=== Exercise objective ===
The answer should hold exactly the lines of the entries below from the one containing "180.000 Token. Diese" through the last line, both included.

=== Input ===
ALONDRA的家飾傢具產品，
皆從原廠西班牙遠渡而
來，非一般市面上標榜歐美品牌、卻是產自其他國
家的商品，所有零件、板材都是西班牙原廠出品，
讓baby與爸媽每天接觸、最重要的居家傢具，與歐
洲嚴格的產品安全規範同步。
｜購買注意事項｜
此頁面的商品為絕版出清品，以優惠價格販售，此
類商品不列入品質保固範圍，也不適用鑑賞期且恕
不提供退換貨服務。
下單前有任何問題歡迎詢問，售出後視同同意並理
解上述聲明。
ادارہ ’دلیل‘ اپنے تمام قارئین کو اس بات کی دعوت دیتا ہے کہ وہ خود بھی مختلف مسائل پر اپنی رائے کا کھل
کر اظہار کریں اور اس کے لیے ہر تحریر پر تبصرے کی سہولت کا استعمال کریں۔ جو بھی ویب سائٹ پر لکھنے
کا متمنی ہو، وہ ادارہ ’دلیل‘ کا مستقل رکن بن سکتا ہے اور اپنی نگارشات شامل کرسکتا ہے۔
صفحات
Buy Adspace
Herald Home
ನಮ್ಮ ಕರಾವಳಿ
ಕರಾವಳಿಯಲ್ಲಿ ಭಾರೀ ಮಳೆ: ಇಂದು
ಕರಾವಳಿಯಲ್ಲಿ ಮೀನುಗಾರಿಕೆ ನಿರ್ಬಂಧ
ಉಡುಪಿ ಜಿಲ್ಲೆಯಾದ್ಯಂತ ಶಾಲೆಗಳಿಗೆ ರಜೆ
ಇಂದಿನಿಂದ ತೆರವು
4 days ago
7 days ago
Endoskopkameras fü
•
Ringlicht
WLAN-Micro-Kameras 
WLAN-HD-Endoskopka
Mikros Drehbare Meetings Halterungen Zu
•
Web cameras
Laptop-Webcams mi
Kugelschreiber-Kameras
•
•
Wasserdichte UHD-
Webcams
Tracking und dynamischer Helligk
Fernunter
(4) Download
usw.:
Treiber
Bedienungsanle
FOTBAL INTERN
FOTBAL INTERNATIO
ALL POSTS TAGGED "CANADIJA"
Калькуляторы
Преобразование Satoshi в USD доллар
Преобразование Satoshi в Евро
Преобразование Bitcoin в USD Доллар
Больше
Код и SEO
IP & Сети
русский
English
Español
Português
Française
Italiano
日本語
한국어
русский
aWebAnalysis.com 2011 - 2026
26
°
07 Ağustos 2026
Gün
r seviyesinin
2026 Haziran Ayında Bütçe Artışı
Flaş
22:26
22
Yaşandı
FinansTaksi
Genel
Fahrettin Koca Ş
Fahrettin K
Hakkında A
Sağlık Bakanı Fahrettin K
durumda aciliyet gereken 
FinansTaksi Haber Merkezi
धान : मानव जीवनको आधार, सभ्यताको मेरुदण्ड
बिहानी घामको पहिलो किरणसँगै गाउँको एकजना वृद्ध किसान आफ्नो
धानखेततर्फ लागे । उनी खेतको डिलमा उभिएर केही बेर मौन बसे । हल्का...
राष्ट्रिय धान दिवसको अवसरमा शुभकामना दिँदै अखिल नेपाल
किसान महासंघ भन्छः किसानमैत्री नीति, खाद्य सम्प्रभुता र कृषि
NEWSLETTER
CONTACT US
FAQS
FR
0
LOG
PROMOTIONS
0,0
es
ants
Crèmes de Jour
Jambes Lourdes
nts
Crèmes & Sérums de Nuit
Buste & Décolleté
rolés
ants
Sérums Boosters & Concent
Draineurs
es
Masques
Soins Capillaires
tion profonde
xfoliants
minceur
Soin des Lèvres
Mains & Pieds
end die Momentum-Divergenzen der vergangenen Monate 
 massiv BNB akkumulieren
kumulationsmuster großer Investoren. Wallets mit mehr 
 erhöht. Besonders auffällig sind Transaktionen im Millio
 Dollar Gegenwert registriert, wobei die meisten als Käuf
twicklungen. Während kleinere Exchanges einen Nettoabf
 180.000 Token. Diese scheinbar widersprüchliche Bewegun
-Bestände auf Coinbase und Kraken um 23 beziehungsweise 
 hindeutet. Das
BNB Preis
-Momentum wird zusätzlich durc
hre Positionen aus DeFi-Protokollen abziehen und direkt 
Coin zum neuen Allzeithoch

=== Answer box ===
 180.000 Token. Diese scheinbar widersprüchliche Bewegun
-Bestände auf Coinbase und Kraken um 23 beziehungsweise 
 hindeutet. Das
BNB Preis
-Momentum wird zusätzlich durc
hre Positionen aus DeFi-Protokollen abziehen und direkt 
Coin zum neuen Allzeithoch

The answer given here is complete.